The Dame Allan’s perspective is, perhaps, quite an unusual one for the independent sector in that we do not make the study of a modern foreign language compulsory at GCSE. However, take up is strong – around 80% of our pupils typically choose to continue their studies in French, Spanish or German and each language has a significant take up at A-level.
Perhaps part of the reason for this lies in the opportunities we offer to make use of the languages learned. Friday 30 November saw the opening of the Relais de La Mémoire Conference in our schools. For the fourth time since we joined Relais in 2004 we hosted students from schools in France, Austria, Germany and Poland. Founded as the youth wing of Mémoire des Déportés et Résistants d’Europe, Relais exists to prevent the horrors of past wars being revisited in Europe; its motto ‘La Mémoire construit l’Avenir’ encapsulating its purpose. This year the conference has focused on women and war with keynote speakers Yvonne Ridley and Professor Martin Pugh and ‘tables rondes’ discussions led by guests focusing on topics including the work of Médecins Sans Frontières, the life of Anne Frank and first hand experiences of the Rwandan genocide. Traditionally too, the conference explores creative and artistic responses to the main themes, with groups producing dance, music, dramatic, artistic and poetic responses to the stimulus material to which they have been exposed.

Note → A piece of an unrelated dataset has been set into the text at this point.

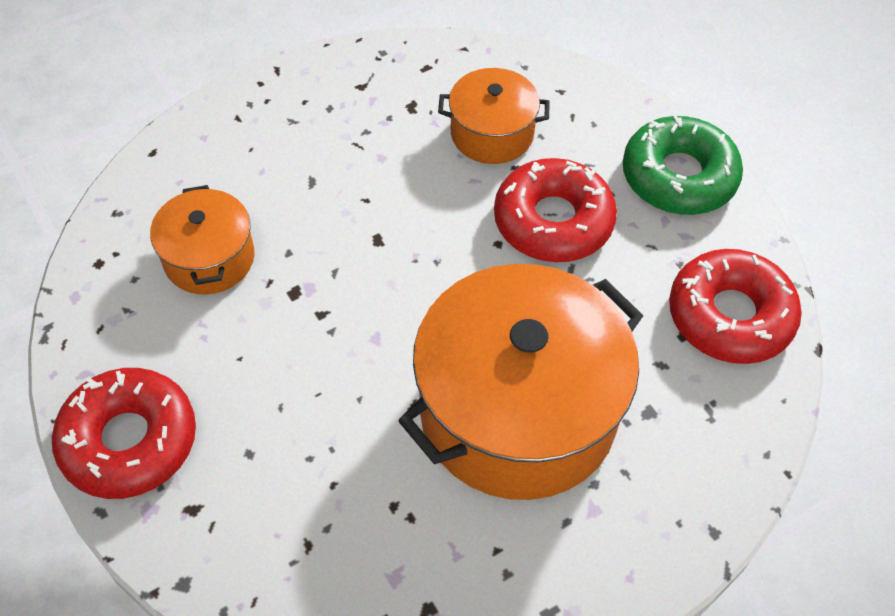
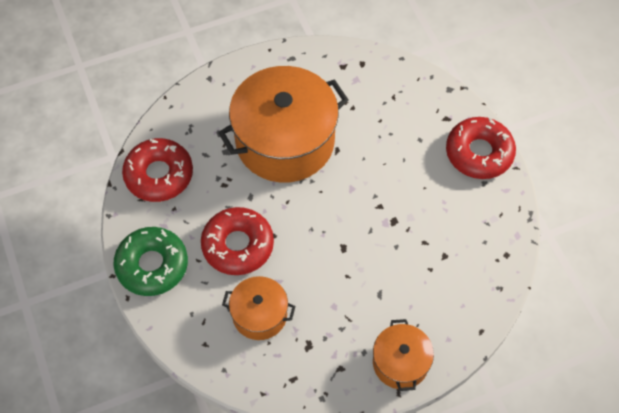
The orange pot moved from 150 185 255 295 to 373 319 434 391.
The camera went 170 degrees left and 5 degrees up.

In each of these circumstances, young people are required to converse in different languages – French being predominant – about real life issues. Rather than learning by rote in a classroom, (and the demise of the ‘old GCSE’ is much to be applauded in that regard), students have the opportunity to discuss things that matter to them and to explore the limits of their language skills in doing do. It can be taxing – dusting off my school French and German for the opening assembly was difficult enough, just a sentence in Polish was an even greater challenge – but it is that experience of using language that brings it alive and gives it a purpose.

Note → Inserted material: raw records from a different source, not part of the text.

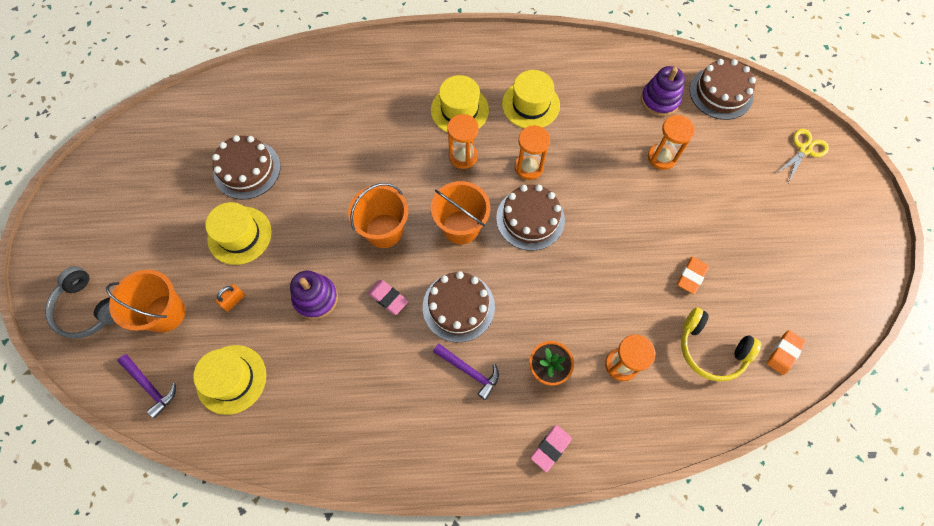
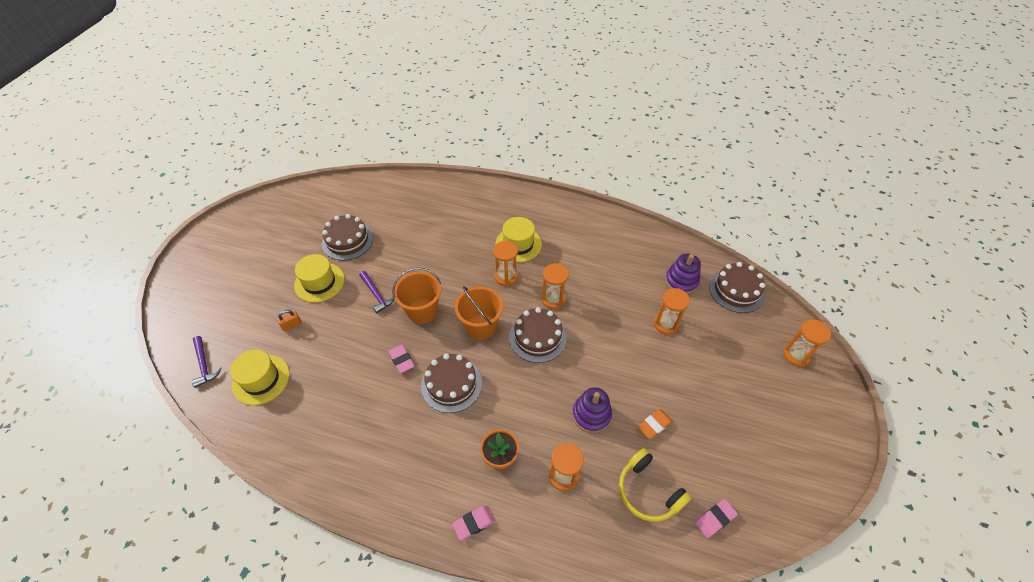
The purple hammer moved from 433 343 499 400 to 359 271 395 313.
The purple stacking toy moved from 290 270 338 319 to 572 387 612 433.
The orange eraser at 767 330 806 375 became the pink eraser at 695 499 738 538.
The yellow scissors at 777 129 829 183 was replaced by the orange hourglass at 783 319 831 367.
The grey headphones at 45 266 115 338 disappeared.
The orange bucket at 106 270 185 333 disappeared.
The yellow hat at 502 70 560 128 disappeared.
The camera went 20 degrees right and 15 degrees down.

And, of course, this year’s conference has a special significance. With our relationship with Europe at the top of the news agenda, it is vital that the tradition of studying other cultures through their languages continues. Now of all times we must strive to prevent our culture becoming a wall between ourselves and those who share different cultures and backgrounds. Indeed, it is by learning about those cultures that we enrich ourselves and also promote friendship and cooperation with others. It is that commitment to working collaboratively to ensure the horrors of the past are never repeated in Europe that underscores the very existence of Relais de la Mémoire, and which teaches us that what unites us – our common humanity and respect for our fellow men and women – is much stronger than any language, race or cultural issues which might divide us. The founders of the Déportés et Résistants d’Europe were great men and women like Stephan Hessel; listening to them speak their language and engaging with others in discussing their words makes the language come alive and have value: it makes languages worth learning.